Problem description: Render the stretch of entries below, from the line containing "Entry form, voltage field (mV)." through the end of the entries, as a JSON list of strings with one string per line, both ends included. Omit blank lines and leave the pictures out of the answer.

Data to process:
*** Begin section ***

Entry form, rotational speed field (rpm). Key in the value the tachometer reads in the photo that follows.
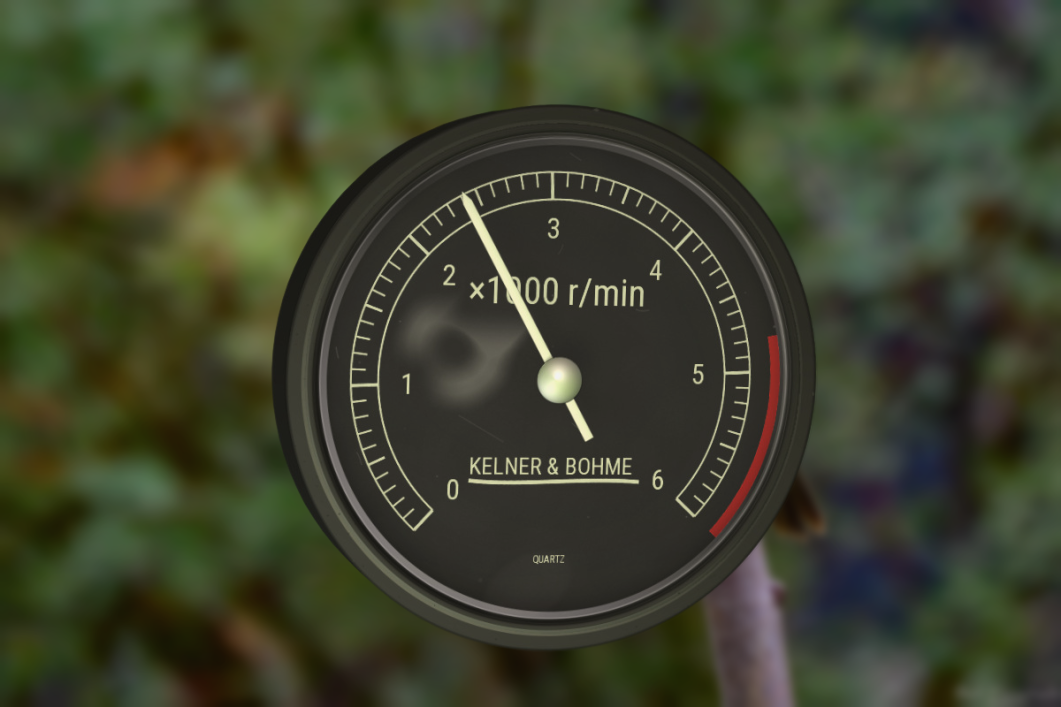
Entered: 2400 rpm
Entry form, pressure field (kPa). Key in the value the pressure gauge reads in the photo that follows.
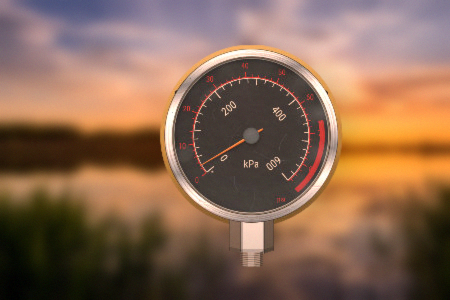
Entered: 20 kPa
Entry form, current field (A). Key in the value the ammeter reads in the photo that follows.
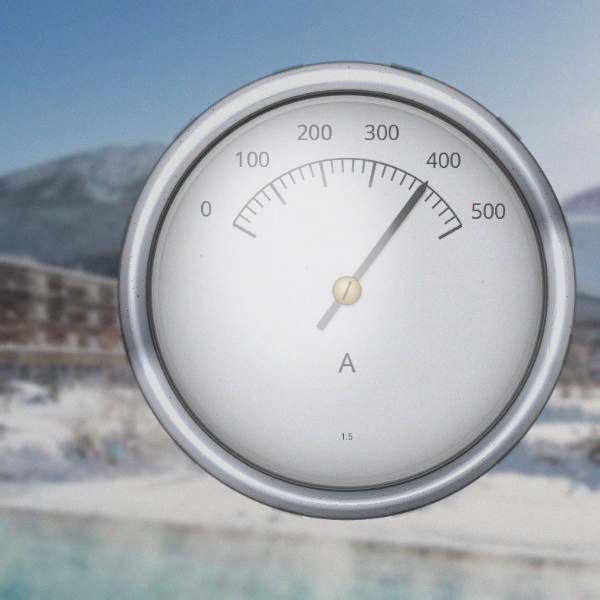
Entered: 400 A
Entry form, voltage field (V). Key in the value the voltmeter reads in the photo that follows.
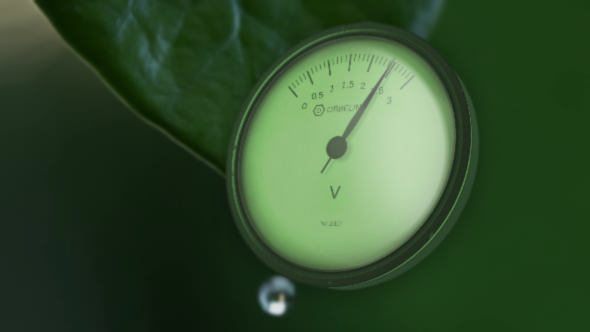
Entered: 2.5 V
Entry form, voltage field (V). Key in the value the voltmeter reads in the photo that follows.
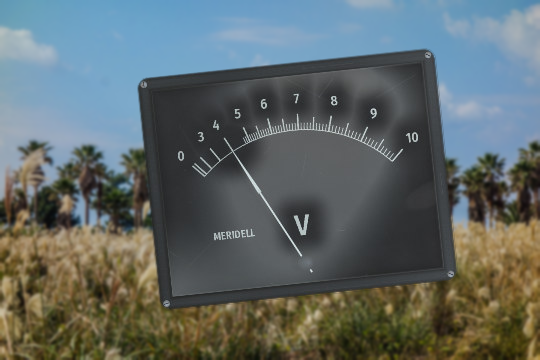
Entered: 4 V
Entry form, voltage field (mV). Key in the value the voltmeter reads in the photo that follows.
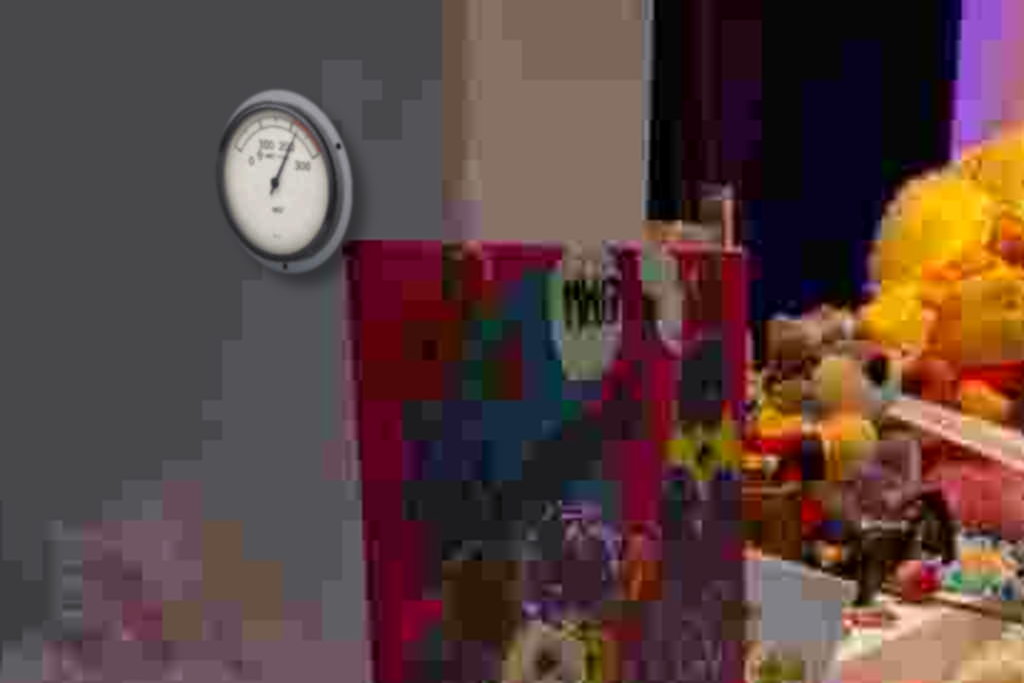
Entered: 225 mV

*** End section ***

Solution for this exercise:
[
  "Entry form, voltage field (mV). Key in the value the voltmeter reads in the photo that follows.",
  "Entered: 225 mV"
]